Render the material below as a Markdown table with one numbered row per line, leaving out blank lines. Use the columns "Row" and "Line".

[begin RECORDS SHOWN]

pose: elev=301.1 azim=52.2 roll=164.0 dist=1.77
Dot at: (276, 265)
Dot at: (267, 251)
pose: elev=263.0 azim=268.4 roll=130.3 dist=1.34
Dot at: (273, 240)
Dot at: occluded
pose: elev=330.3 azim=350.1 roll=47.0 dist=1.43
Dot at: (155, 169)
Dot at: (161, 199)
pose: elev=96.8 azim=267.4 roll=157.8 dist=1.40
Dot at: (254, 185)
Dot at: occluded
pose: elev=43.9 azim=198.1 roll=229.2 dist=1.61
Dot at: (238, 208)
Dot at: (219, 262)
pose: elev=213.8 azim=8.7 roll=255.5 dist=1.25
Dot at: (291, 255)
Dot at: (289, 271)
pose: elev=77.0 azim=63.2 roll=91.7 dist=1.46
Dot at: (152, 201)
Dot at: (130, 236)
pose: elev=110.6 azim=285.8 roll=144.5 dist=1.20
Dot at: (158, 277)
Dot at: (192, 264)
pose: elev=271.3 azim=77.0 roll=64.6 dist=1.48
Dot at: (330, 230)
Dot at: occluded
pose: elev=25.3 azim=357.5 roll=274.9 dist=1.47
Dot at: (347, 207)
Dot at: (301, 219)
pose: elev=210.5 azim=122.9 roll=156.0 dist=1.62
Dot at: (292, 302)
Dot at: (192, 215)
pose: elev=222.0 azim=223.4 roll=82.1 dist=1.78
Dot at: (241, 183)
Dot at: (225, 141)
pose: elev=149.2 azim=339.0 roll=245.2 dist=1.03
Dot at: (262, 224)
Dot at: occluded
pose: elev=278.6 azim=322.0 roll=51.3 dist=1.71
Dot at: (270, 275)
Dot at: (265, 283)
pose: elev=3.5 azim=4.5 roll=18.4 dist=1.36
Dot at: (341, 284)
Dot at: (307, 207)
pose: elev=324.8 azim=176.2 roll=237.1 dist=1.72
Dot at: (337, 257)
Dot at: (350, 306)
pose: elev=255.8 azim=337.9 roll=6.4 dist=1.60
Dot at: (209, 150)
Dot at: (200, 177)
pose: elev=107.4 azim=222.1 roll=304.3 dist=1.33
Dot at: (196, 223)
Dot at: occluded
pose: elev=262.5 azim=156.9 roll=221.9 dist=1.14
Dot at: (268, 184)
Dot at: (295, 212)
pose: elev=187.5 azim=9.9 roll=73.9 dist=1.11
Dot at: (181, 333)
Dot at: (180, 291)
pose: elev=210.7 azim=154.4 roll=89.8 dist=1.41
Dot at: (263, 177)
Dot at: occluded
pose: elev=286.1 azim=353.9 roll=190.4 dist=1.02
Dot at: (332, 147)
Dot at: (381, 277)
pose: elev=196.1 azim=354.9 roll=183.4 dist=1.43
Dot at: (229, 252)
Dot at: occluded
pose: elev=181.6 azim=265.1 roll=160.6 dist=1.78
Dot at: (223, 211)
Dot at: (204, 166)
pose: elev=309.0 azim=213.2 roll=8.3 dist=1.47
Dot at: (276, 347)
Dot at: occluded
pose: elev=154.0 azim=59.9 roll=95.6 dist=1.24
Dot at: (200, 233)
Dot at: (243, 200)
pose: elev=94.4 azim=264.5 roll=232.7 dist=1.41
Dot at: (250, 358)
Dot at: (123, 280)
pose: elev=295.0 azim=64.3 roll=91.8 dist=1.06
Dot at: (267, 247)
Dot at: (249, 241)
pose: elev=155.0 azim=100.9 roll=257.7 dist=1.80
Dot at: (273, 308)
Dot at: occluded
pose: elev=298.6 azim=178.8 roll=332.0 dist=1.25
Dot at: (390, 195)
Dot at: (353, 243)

[end RECORDS SHOWN]

SOLUTION TO THIS PROBLEM.
| Row | Line |
|---|---|
| 1 | pose: elev=301.1 azim=52.2 roll=164.0 dist=1.77 |
| 2 | Dot at: (276, 265) |
| 3 | Dot at: (267, 251) |
| 4 | pose: elev=263.0 azim=268.4 roll=130.3 dist=1.34 |
| 5 | Dot at: (273, 240) |
| 6 | Dot at: occluded |
| 7 | pose: elev=330.3 azim=350.1 roll=47.0 dist=1.43 |
| 8 | Dot at: (155, 169) |
| 9 | Dot at: (161, 199) |
| 10 | pose: elev=96.8 azim=267.4 roll=157.8 dist=1.40 |
| 11 | Dot at: (254, 185) |
| 12 | Dot at: occluded |
| 13 | pose: elev=43.9 azim=198.1 roll=229.2 dist=1.61 |
| 14 | Dot at: (238, 208) |
| 15 | Dot at: (219, 262) |
| 16 | pose: elev=213.8 azim=8.7 roll=255.5 dist=1.25 |
| 17 | Dot at: (291, 255) |
| 18 | Dot at: (289, 271) |
| 19 | pose: elev=77.0 azim=63.2 roll=91.7 dist=1.46 |
| 20 | Dot at: (152, 201) |
| 21 | Dot at: (130, 236) |
| 22 | pose: elev=110.6 azim=285.8 roll=144.5 dist=1.20 |
| 23 | Dot at: (158, 277) |
| 24 | Dot at: (192, 264) |
| 25 | pose: elev=271.3 azim=77.0 roll=64.6 dist=1.48 |
| 26 | Dot at: (330, 230) |
| 27 | Dot at: occluded |
| 28 | pose: elev=25.3 azim=357.5 roll=274.9 dist=1.47 |
| 29 | Dot at: (347, 207) |
| 30 | Dot at: (301, 219) |
| 31 | pose: elev=210.5 azim=122.9 roll=156.0 dist=1.62 |
| 32 | Dot at: (292, 302) |
| 33 | Dot at: (192, 215) |
| 34 | pose: elev=222.0 azim=223.4 roll=82.1 dist=1.78 |
| 35 | Dot at: (241, 183) |
| 36 | Dot at: (225, 141) |
| 37 | pose: elev=149.2 azim=339.0 roll=245.2 dist=1.03 |
| 38 | Dot at: (262, 224) |
| 39 | Dot at: occluded |
| 40 | pose: elev=278.6 azim=322.0 roll=51.3 dist=1.71 |
| 41 | Dot at: (270, 275) |
| 42 | Dot at: (265, 283) |
| 43 | pose: elev=3.5 azim=4.5 roll=18.4 dist=1.36 |
| 44 | Dot at: (341, 284) |
| 45 | Dot at: (307, 207) |
| 46 | pose: elev=324.8 azim=176.2 roll=237.1 dist=1.72 |
| 47 | Dot at: (337, 257) |
| 48 | Dot at: (350, 306) |
| 49 | pose: elev=255.8 azim=337.9 roll=6.4 dist=1.60 |
| 50 | Dot at: (209, 150) |
| 51 | Dot at: (200, 177) |
| 52 | pose: elev=107.4 azim=222.1 roll=304.3 dist=1.33 |
| 53 | Dot at: (196, 223) |
| 54 | Dot at: occluded |
| 55 | pose: elev=262.5 azim=156.9 roll=221.9 dist=1.14 |
| 56 | Dot at: (268, 184) |
| 57 | Dot at: (295, 212) |
| 58 | pose: elev=187.5 azim=9.9 roll=73.9 dist=1.11 |
| 59 | Dot at: (181, 333) |
| 60 | Dot at: (180, 291) |
| 61 | pose: elev=210.7 azim=154.4 roll=89.8 dist=1.41 |
| 62 | Dot at: (263, 177) |
| 63 | Dot at: occluded |
| 64 | pose: elev=286.1 azim=353.9 roll=190.4 dist=1.02 |
| 65 | Dot at: (332, 147) |
| 66 | Dot at: (381, 277) |
| 67 | pose: elev=196.1 azim=354.9 roll=183.4 dist=1.43 |
| 68 | Dot at: (229, 252) |
| 69 | Dot at: occluded |
| 70 | pose: elev=181.6 azim=265.1 roll=160.6 dist=1.78 |
| 71 | Dot at: (223, 211) |
| 72 | Dot at: (204, 166) |
| 73 | pose: elev=309.0 azim=213.2 roll=8.3 dist=1.47 |
| 74 | Dot at: (276, 347) |
| 75 | Dot at: occluded |
| 76 | pose: elev=154.0 azim=59.9 roll=95.6 dist=1.24 |
| 77 | Dot at: (200, 233) |
| 78 | Dot at: (243, 200) |
| 79 | pose: elev=94.4 azim=264.5 roll=232.7 dist=1.41 |
| 80 | Dot at: (250, 358) |
| 81 | Dot at: (123, 280) |
| 82 | pose: elev=295.0 azim=64.3 roll=91.8 dist=1.06 |
| 83 | Dot at: (267, 247) |
| 84 | Dot at: (249, 241) |
| 85 | pose: elev=155.0 azim=100.9 roll=257.7 dist=1.80 |
| 86 | Dot at: (273, 308) |
| 87 | Dot at: occluded |
| 88 | pose: elev=298.6 azim=178.8 roll=332.0 dist=1.25 |
| 89 | Dot at: (390, 195) |
| 90 | Dot at: (353, 243) |